I am curious about the name though, is it set in stone for it to be named Theodoro? Seeing as how the city itself was named Theodoro/Doros, the rulers of that city (also the rulers of the area around it) used the title Lord of Theodoro, first attested 1361/1362 AD, which is still a while away from the game start. Whereas the title of Prince of Gothia was attested about 30 years earlier during the reign of emperor Andronikos III (that's the guy who rules the Roman Empire at game start, for a few more years, at least, until he gets deposed via civil war).

It would therefore be more period-appropriate for the realm to be known as Gothia. In addition to this, the rulers of the city were ALSO the same people who ruled the area around the city and would likely elevate their title to represent that. A Prince of Gothia would definitely take precedence in title over the Lord of the city of Doros, a title which would be included within but not elevated above the Principality itself.
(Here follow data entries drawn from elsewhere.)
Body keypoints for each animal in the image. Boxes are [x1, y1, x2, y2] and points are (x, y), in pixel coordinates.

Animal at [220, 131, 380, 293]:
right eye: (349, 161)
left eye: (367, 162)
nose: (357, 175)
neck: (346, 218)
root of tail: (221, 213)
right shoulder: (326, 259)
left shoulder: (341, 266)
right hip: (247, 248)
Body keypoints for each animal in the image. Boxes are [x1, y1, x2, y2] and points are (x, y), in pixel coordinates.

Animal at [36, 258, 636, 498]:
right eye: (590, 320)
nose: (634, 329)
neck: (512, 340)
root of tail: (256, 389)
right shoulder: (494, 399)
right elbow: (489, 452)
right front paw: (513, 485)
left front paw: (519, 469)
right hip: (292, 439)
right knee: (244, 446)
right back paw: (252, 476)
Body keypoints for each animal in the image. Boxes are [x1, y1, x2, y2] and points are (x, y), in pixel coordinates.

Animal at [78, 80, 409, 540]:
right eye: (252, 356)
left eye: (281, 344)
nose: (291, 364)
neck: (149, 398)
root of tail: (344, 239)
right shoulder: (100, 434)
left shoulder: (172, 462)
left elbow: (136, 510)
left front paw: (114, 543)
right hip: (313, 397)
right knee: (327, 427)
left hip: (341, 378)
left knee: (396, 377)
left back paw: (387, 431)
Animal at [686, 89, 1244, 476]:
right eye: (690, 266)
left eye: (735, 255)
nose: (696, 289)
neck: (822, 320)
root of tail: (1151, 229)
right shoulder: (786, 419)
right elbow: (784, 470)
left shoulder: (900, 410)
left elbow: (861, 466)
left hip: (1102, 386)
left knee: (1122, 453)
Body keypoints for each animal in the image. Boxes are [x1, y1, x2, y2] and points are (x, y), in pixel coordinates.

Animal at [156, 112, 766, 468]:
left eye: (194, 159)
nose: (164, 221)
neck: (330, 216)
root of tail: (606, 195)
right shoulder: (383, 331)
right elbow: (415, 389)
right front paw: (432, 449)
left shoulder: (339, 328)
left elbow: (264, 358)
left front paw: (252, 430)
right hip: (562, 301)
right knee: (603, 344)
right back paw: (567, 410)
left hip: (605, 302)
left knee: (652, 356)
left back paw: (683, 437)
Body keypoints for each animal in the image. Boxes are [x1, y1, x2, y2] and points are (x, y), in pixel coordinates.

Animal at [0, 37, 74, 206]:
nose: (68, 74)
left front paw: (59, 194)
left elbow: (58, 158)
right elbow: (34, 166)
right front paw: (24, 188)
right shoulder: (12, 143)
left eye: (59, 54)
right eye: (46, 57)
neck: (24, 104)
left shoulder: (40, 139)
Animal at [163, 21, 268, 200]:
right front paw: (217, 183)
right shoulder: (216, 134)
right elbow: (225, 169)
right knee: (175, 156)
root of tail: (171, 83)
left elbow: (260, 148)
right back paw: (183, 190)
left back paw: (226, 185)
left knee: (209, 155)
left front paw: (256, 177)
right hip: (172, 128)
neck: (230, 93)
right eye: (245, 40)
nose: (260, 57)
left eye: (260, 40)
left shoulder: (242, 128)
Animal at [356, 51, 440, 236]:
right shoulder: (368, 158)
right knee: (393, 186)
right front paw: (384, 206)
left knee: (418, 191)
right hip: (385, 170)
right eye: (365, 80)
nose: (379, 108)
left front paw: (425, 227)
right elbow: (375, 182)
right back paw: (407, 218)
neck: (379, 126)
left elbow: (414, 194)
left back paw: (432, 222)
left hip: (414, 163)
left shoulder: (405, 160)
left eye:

In conclusion, the location/province itself should of course remain named Theodoro, but the Gothic realm that rules over it at the game start should be named Gothia. (Furthermore, I consider that Gothia must be restored)

Bouncing off of that, how will province/location naming work? Will it be dependent on the culture of the owner of the location, or the majority culture of said location?

Also also, will Gothia's tributary status to the Golden Horde be portrayed in-game? Will it work similarly to CK2 or EU4's tributary system?

I have several other questions about these possibly-Ostrogoth/Greuthungi-descended lads, but I shall put them on hold until a later date when more might've been revealed via future dev diaries Tinto Talks.